Use advntr addmodel [options] to add a VNTR to the database. The structure of VNTR and its genomic coordinate are required.

Required arguments:

-r, --reference <text>
 Reference genome
-c, --chromosome <text>
 Chromosome (e.g. chr1)
-p, --pattern <text>
 First repeating pattern of VNTR in forward (5’ to 3’) direction
-s, --start <int>
 Start coordinate of VNTR in forward (5’ to 3’) direction
-e, --end <int>
 End coordinate of VNTR in forward (5’ to 3’) direction

Other options:

-g, --gene <text>
 Gene name
-a, --annotation <text>
 Annotation of VNTR region

-m/–models <file> VNTR models file [vntr_data/hg19_selected_VNTRs_Illumina.db] -h, –help show this help message and exit

You can use --update in genotyping step to iteratively update the model using real data.

Delete a VNTR

Use advntr delmodel --vntr_id <ID> to remove a VNTR from database.
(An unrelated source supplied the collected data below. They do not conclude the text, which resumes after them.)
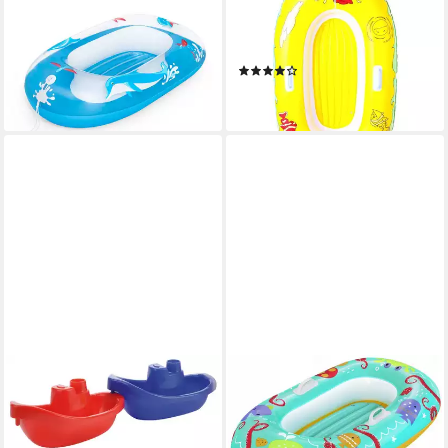
Kinder-Schlauchboot Floating
Kinder-Schlauchboot Junior
Friends™ 91 x 61 x 20 cm
Boat, 137 x 89 cm, 1 Stück
ab 15,95 €
zufällige Variante
lieferbar - in 3-4 Werktagen bei dir
(1)
25,59 €
lieferbar - in 3-4 Werktagen bei dir
SPIELSTABIL
BESTWAY
Spielzeug-Boot Spielstabil
Schwimmhilfe Aufblasbares
Miniboot, 1 Stück farblich
Kinderfloß zum Schwimmen -
sortiert, (1-tlg)
119cm x 79cm - Blau (1-tlg)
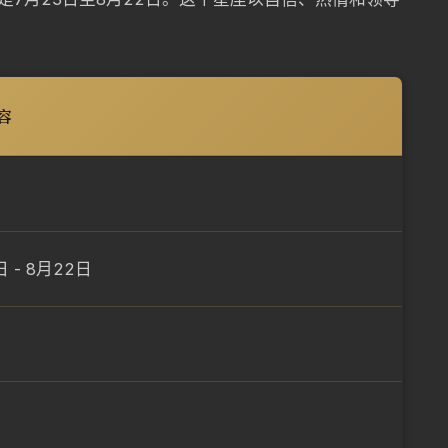
容
日 - 8月22日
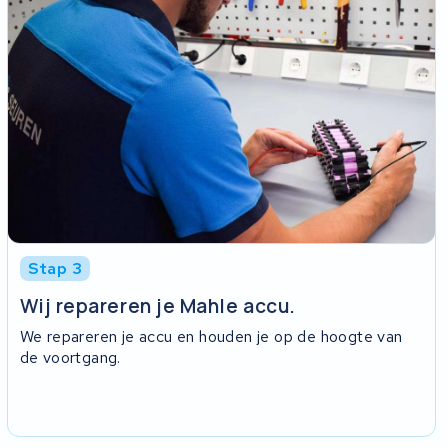
Stap 3
Wij repareren je Mahle accu.
We repareren je accu en houden je op de hoogte van
de voortgang.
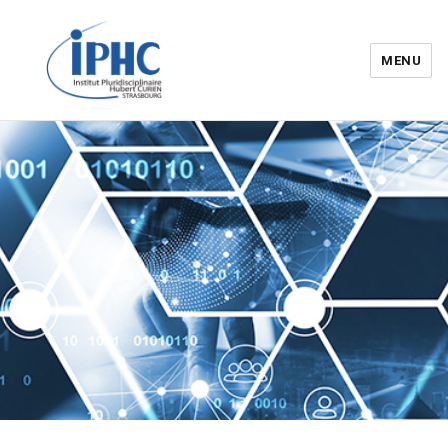
MENU
Institut pluridisciplinaire Hubert
Curien – IPHC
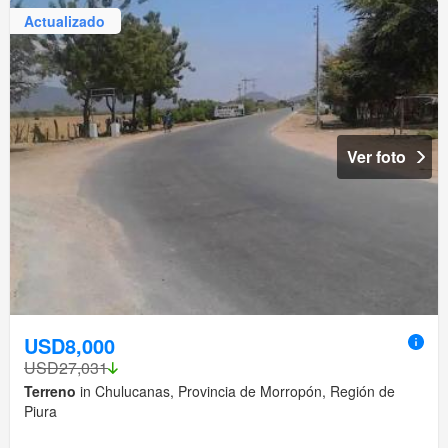
Actualizado
Ver foto
USD8,000
USD27,031
Terreno
in Chulucanas, Provincia de Morropón, Región de
Piura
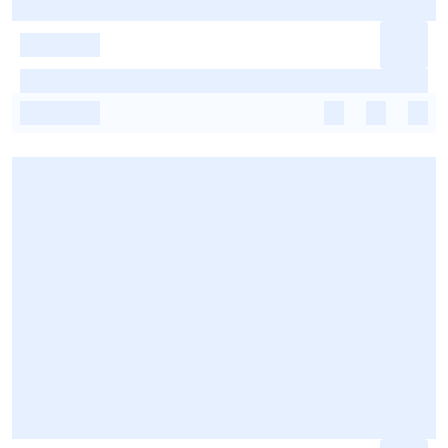
-
-
-
-
-
-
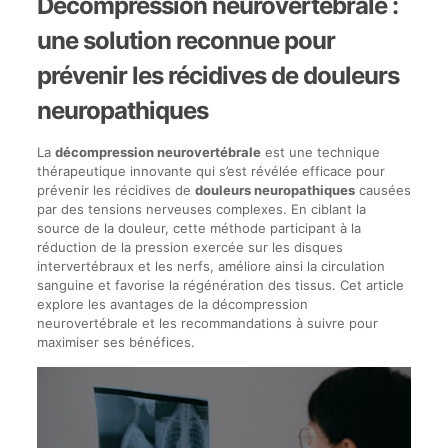
Décompression neurovertébrale :
une solution reconnue pour
prévenir les récidives de douleurs
neuropathiques
La
décompression neurovertébrale
est une technique
thérapeutique innovante qui s’est révélée efficace pour
prévenir les récidives de
douleurs neuropathiques
causées
par des tensions nerveuses complexes. En ciblant la
source de la douleur, cette méthode participant à la
réduction de la pression exercée sur les disques
intervertébraux et les nerfs, améliore ainsi la circulation
sanguine et favorise la régénération des tissus. Cet article
explore les avantages de la décompression
neurovertébrale et les recommandations à suivre pour
maximiser ses bénéfices.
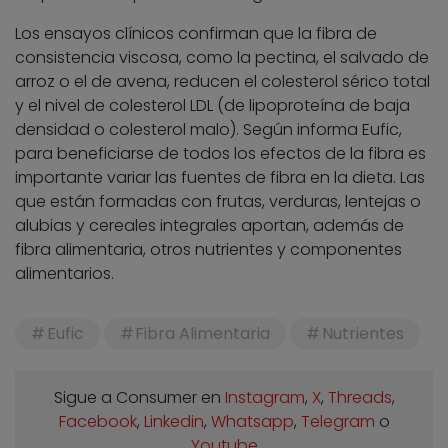
Los ensayos clínicos confirman que la fibra de
consistencia viscosa, como la pectina, el salvado de
arroz o el de avena, reducen el colesterol sérico total
y el nivel de colesterol LDL (de lipoproteína de baja
densidad o colesterol malo). Según informa Eufic,
para beneficiarse de todos los efectos de la fibra es
importante variar las fuentes de fibra en la dieta. Las
que están formadas con frutas, verduras, lentejas o
alubias y cereales integrales aportan, además de
fibra alimentaria, otros nutrientes y componentes
alimentarios.
Eufic
Fibra Alimentaria
Nutrientes
Sigue a Consumer en
Instagram
,
X
,
Threads
,
Facebook
,
Linkedin
,
Whatsapp
,
Telegram
o
Youtube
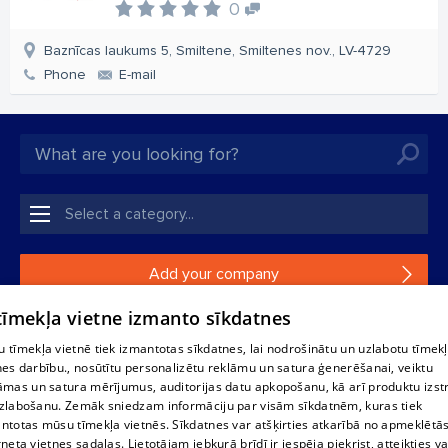
0
Baznīcas laukums 5, Smiltene, Smiltenes nov., LV-4729
Phone
E-mail
Add your company
 tīmekļa vietne izmanto sīkdatnes
If your company is not in our database, please fill in a
simple form.
 tīmekļa vietnē tiek izmantotas sīkdatnes, lai nodrošinātu un uzlabotu tīmek
nes darbību., nosūtītu personalizētu reklāmu un satura ģenerēšanai, veiktu
āmas un satura mērījumus, auditorijas datu apkopošanu, kā arī produktu izst
Reproduction, or distribution of 1188 database, its parts or the
zlabošanu. Zemāk sniedzam informāciju par visām sīkdatnēm, kuras tiek
information contained in the database, or parts of information in
ntotas mūsu tīmekļa vietnēs. Sīkdatnes var atšķirties atkarībā no apmeklētā
any form is strictly prohibited. Also automatic download is
rneta vietnes sadaļas. Lietotājam jebkurā brīdī ir iespēja piekrist, atteikties va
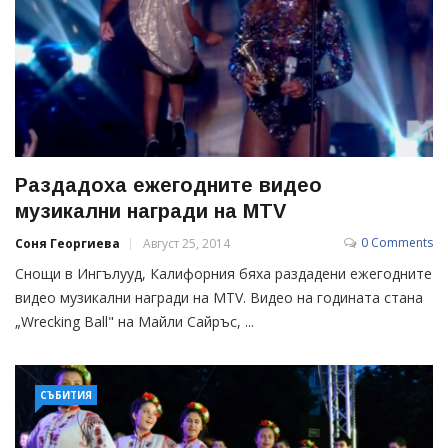
Раздадоха ежегодните видео
музикални награди на МТV
0 Comments
Соня Георгиева
Август 25, 2014
Снощи в Ингълууд, Калифорния бяха раздадени ежегодните
видео музикални награди на MTV. Видео на годината стана
„Wrecking Ball" на Майли Сайръс, ...
СЪБИТИЯ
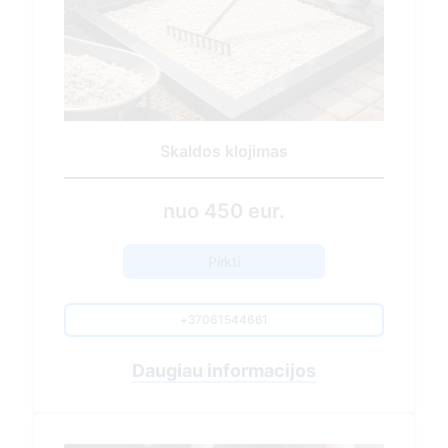
Sezoninis kapavietės tvarkymas
430.00 EUR
Pirkti
+37061544661
Nuvykimas į kapavietės vietą
Sausų lapų, spyglių, žolės surinkimas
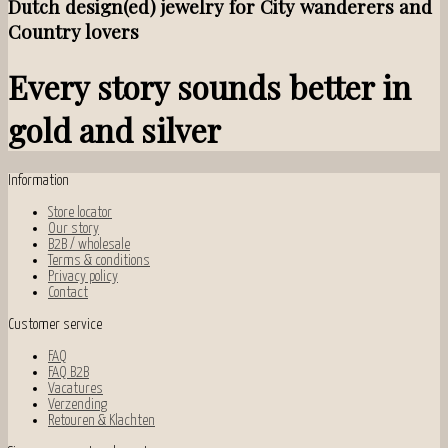
Dutch design(ed) jewelry for City wanderers and
Country lovers
Every story sounds better in
gold and silver
Information
Store locator
Our story
B2B / wholesale
Terms & conditions
Privacy policy
Contact
Customer service
FAQ
FAQ B2B
Vacatures
Verzending
Retouren & Klachten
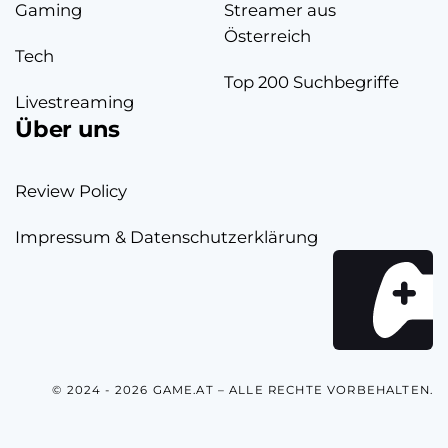
Gaming
Streamer aus
Österreich
Tech
Top 200 Suchbegriffe
Livestreaming
Über uns
Review Policy
Impressum & Datenschutzerklärung
© 2024 - 2026 GAME.AT – ALLE RECHTE VORBEHALTEN.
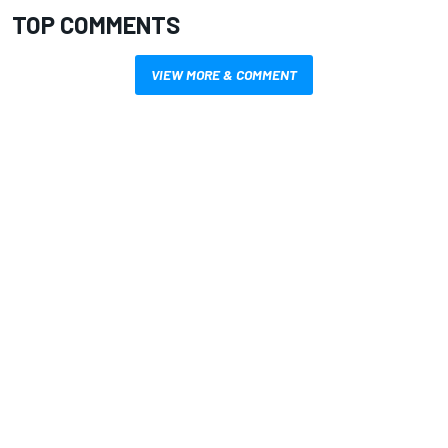
TOP COMMENTS
VIEW MORE & COMMENT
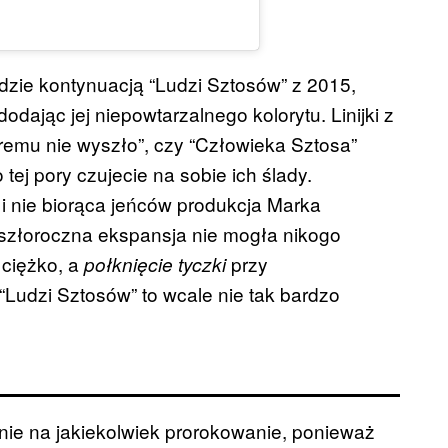
zie kontynuacją “Ludzi Sztosów” z 2015,
odając jej niepowtarzalnego kolorytu. Linijki z
remu nie wyszło”, czy “Człowieka Sztosa”
tej pory czujecie na sobie ich ślady.
i nie biorąca jeńców produkcja Marka
szłoroczna ekspansja nie mogła nikogo
 ciężko, a
przy
połknięcie tyczki
“Ludzi Sztosów” to wcale nie tak bardzo
ie na jakiekolwiek prorokowanie, ponieważ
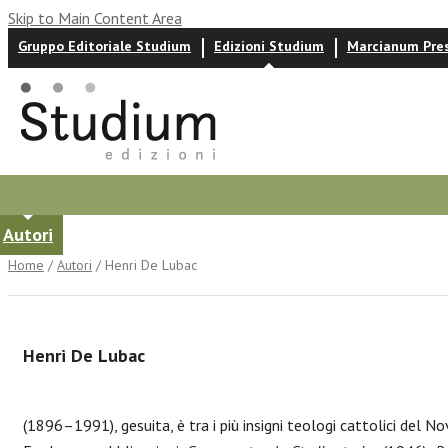
Skip to Main Content Area
Gruppo Editoriale Studium
Edizioni Studium
Marcianum Pre
Autori
News ed eventi
Recensioni
Home
/
Autori
/ Henri De Lubac
Henri De Lubac
(1896–1991), gesuita, è tra i più insigni teologi cattolici del Nov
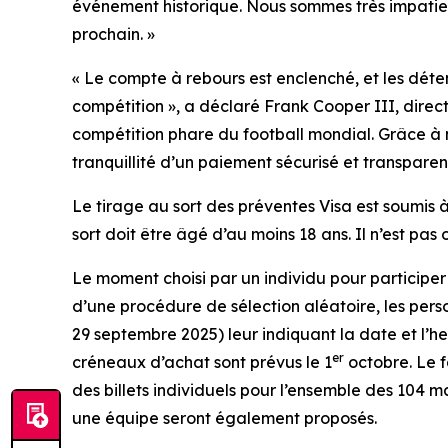
événement historique. Nous sommes très impatient
prochain. »
« Le compte à rebours est enclenché, et les déten
compétition », a déclaré Frank Cooper III, direc
compétition phare du football mondial. Grâce à n
tranquillité d’un paiement sécurisé et transpare
Le tirage au sort des préventes Visa est soumis à 
sort doit être âgé d’au moins 18 ans. Il n’est pas 
Le moment choisi par un individu pour participer 
d’une procédure de sélection aléatoire, les pers
29 septembre 2025) leur indiquant la date et l’he
er
créneaux d’achat sont prévus le 1
octobre. Le fa
des billets individuels pour l’ensemble des 104 ma
une équipe seront également proposés.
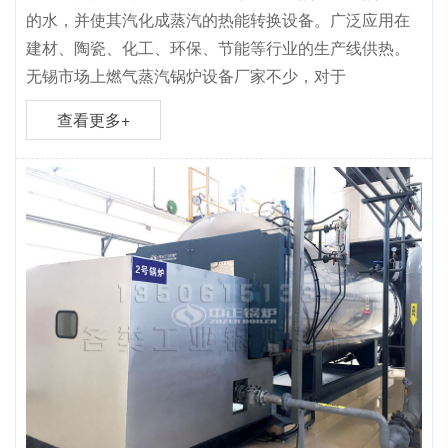
的水，并使其汽化成蒸汽的热能转换设备。广泛应用在
建材、陶瓷、化工、环保、节能等行业的生产线供热。
无锡市场上燃气蒸汽锅炉设备厂家不少，对于
查看更多+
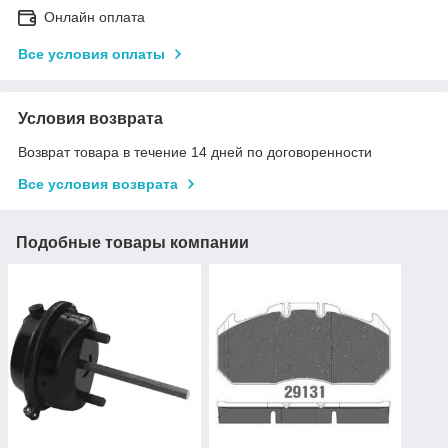
Онлайн оплата
Все условия оплаты
Условия возврата
Возврат товара в течение 14 дней по договоренности
Все условия возврата
Подобные товары компании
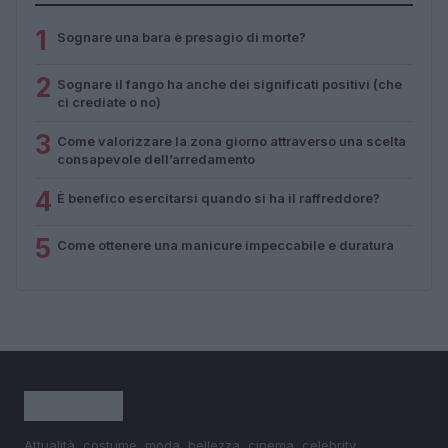
1
Sognare una bara è presagio di morte?
2
Sognare il fango ha anche dei significati positivi (che
ci crediate o no)
3
Come valorizzare la zona giorno attraverso una scelta
consapevole dell’arredamento
4
È benefico esercitarsi quando si ha il raffreddore?
5
Come ottenere una manicure impeccabile e duratura
Attualità, costume, moda, bellezza, cinema, celebrity,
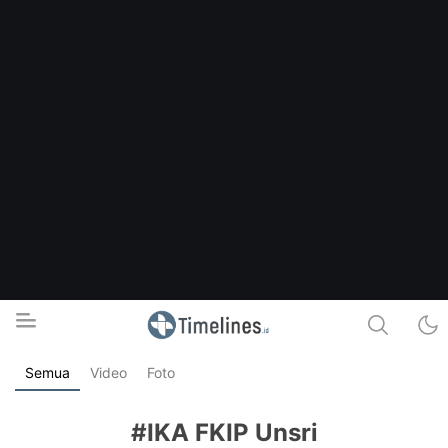
Semua
Video
Foto
Timelines.id
Media Literasi, Sejarah & Budaya
#IKA FKIP Unsri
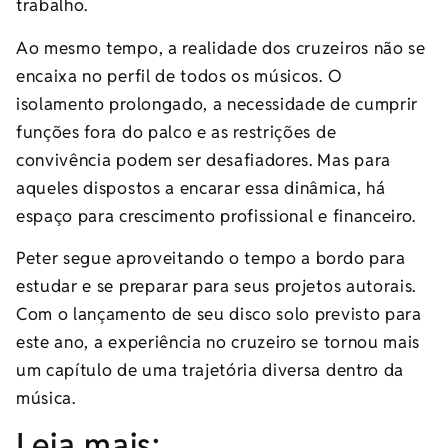
trabalho.
Ao mesmo tempo, a realidade dos cruzeiros não se
encaixa no perfil de todos os músicos. O
isolamento prolongado, a necessidade de cumprir
funções fora do palco e as restrições de
convivência podem ser desafiadores. Mas para
aqueles dispostos a encarar essa dinâmica, há
espaço para crescimento profissional e financeiro.
Peter segue aproveitando o tempo a bordo para
estudar e se preparar para seus projetos autorais.
Com o lançamento de seu disco solo previsto para
este ano, a experiência no cruzeiro se tornou mais
um capítulo de uma trajetória diversa dentro da
música.
Leia mais:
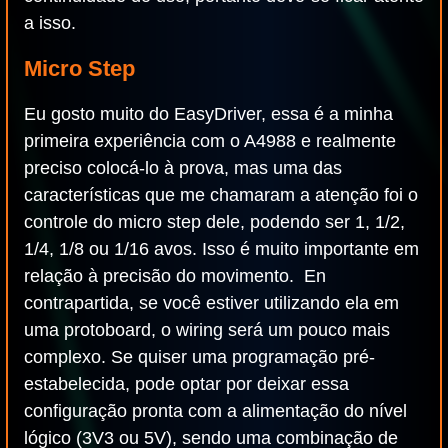
a isso.
Micro Step
Eu gosto muito do EasyDriver, essa é a minha
primeira experiência com o A4988 e realmente
preciso colocá-lo à prova, mas uma das
características que me chamaram a atenção foi o
controle do micro step dele, podendo ser 1, 1/2,
1/4, 1/8 ou 1/16 avos. Isso é muito importante em
relação à precisão do movimento. En
contrapartida, se você estiver utilizando ela em
uma protoboard, o wiring será um pouco mais
complexo. Se quiser uma programação pré-
estabelecida, pode optar por deixar essa
configuração pronta com a alimentação do nível
lógico (3V3 ou 5V), sendo uma combinação de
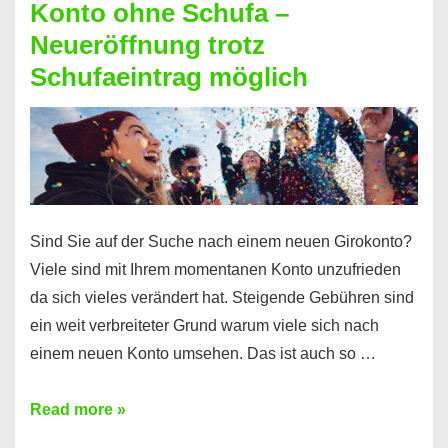
Konto ohne Schufa –
Sie
Neueröffnung trotz
einen
Schufaeintrag möglich
Kredit
ohne
Einkommensnachweis
Sind Sie auf der Suche nach einem neuen Girokonto?
Viele sind mit Ihrem momentanen Konto unzufrieden
da sich vieles verändert hat. Steigende Gebühren sind
ein weit verbreiteter Grund warum viele sich nach
einem neuen Konto umsehen. Das ist auch so …
Konto
Read more »
ohne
Required arguments: -vid/–vntr_id <text> VNTR ID

Other options:

-m/–models <file> VNTR models file [vntr_data/hg19_selected_VNTRs_Illumina.db] -h, –help show this help message and exit

Publication

Bakhtiari, M., Shleizer-Burko, S., Gymrek, M., Bansal, V. and Bafna, V., 2018. Targeted genotyping of variable number tandem repeats with adVNTR. Genome Research, 28(11), pp.1709-1719.